Why it is impossible to carry out the procedure independently

  1. for acute trauma to the coccyx the victim has a strong enough pain to make manipulation (editing) without anesthesia.
  2. it is Impossible to put the fragments in place or to reduce a dislocation without the participation of both hands, that alone could not be implemented.
  3. When you attempt to reposition the coccyx in the case of dislocations can further damage the sacrococcygeal ligament, healing and regeneration which will be slow. Subsequently may develop coccygodynia.
  4. When you attempt to match fragments at fracture (back) sharp edge is a high probability of damage to the rectal wall, which can lead to infection of the pararectal cellular tissue, the formation of abscess, sinus tracts.
  5. According to the degree of pain intensity is impossible to determine what kind of trauma to the sacrococcygeal region causes pain: there are no specific complaints that were specific to the injury of the coccyx, dislocation and/or fracture-only.
  6. After you perform the manipulation to reposition dislocation or repositioning of bone fragments is definitely a trauma surgeon x-ray control, after independent manipulation is not performed.
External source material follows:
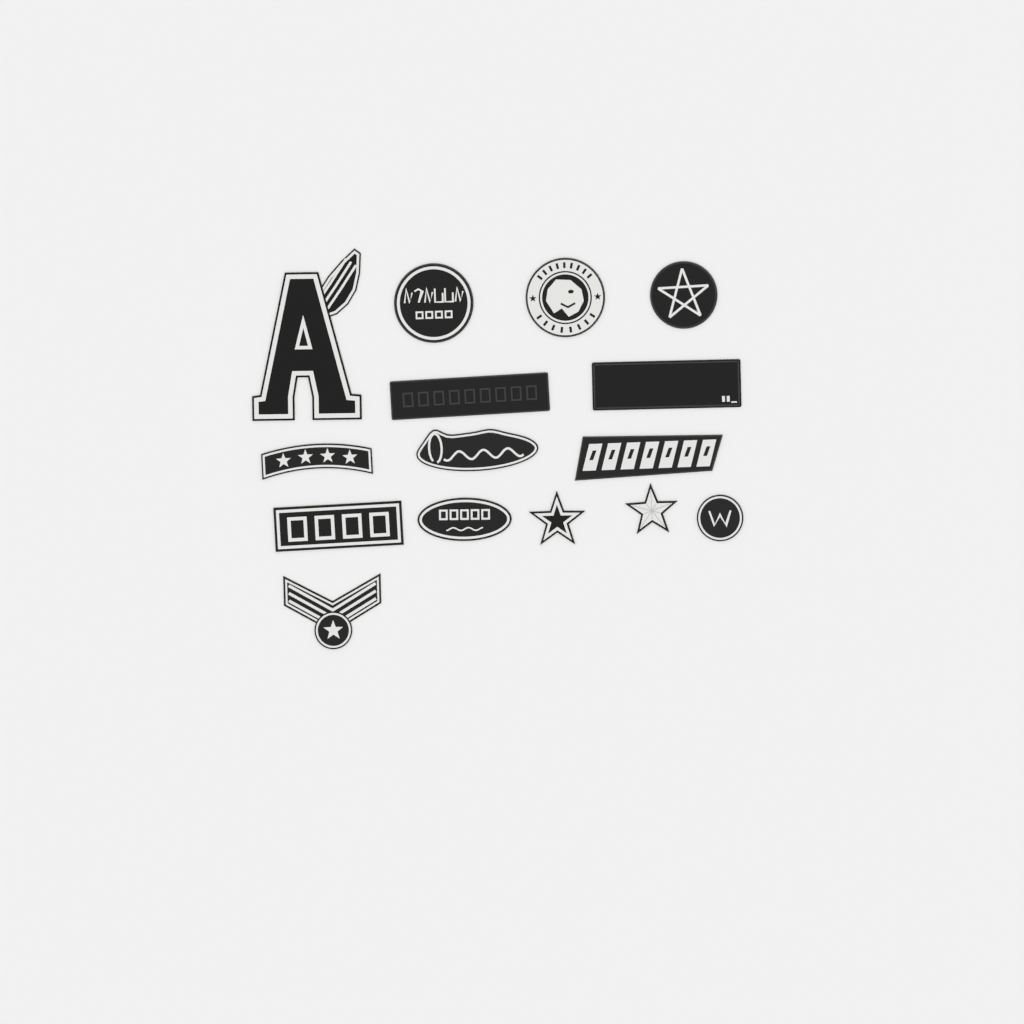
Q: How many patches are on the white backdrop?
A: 15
Therefore, you cannot say about any self-control after reduction or matching of fragments, healing may go wrong, which often leads to the development of coccygodynia.
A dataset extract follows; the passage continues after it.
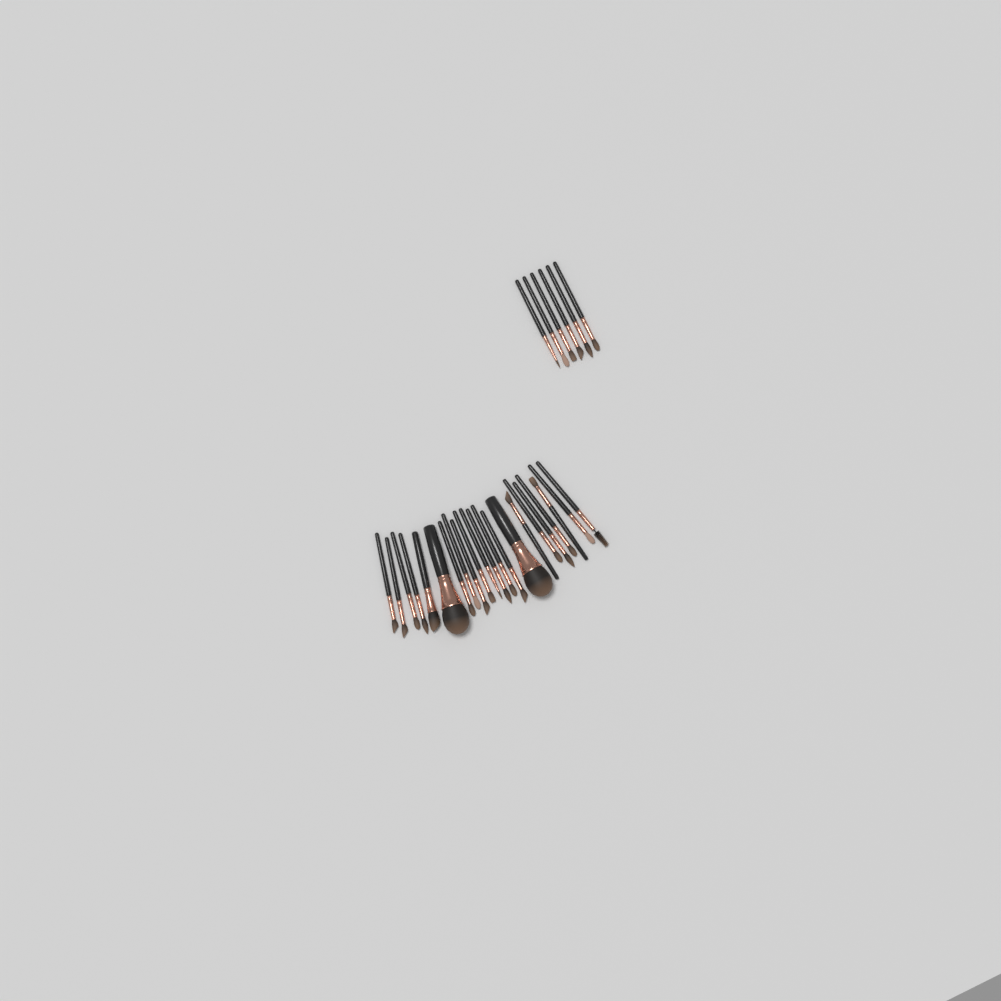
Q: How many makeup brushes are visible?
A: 28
Tactics correct when stale injuries

Stale injury of the sacrococcygeal region (after 6 months. And more from the moment of traumatic exposure) and the doctors are trying toconservatively, when expressed pain syndrome appointed anti-inflammatories and analgesics, Central muscle relaxants ("Comparison", "Sirdalud"), possibly holding novocaine blockades, and blockades, hydrocortisone (or other corticosteroids).

Reduction of long-standing luxation/subluxation is not made due to the fact that ligaments strengthen the Sacro-coccygeal articulation, spaced out and unable to keep the joint surfaces in normal relation, but to freeze them at a certain period of time is impossible anatomically. Besides, when you try to correct chronic dislocation of the possible further damage to the ligaments of the Sacro-coccygeal joint and the occurrence of pain. Stale fracture of the coccyx is also conservative for the following reasons:

  1. the Formation of callus over, so the fusion of fragments is already a fait accompli.
  2. If fusion has not occurred, we developed a "false joint", so it is easier to perform resection (coccygectomy) than to straighten and match fragments.

In the absence of effect from conservative treatment of patient with chronic injuries to the sacrococcygeal region and expressed pain with impaired quality of life recommended the implementation of coccygectomy (resection of the coccyx).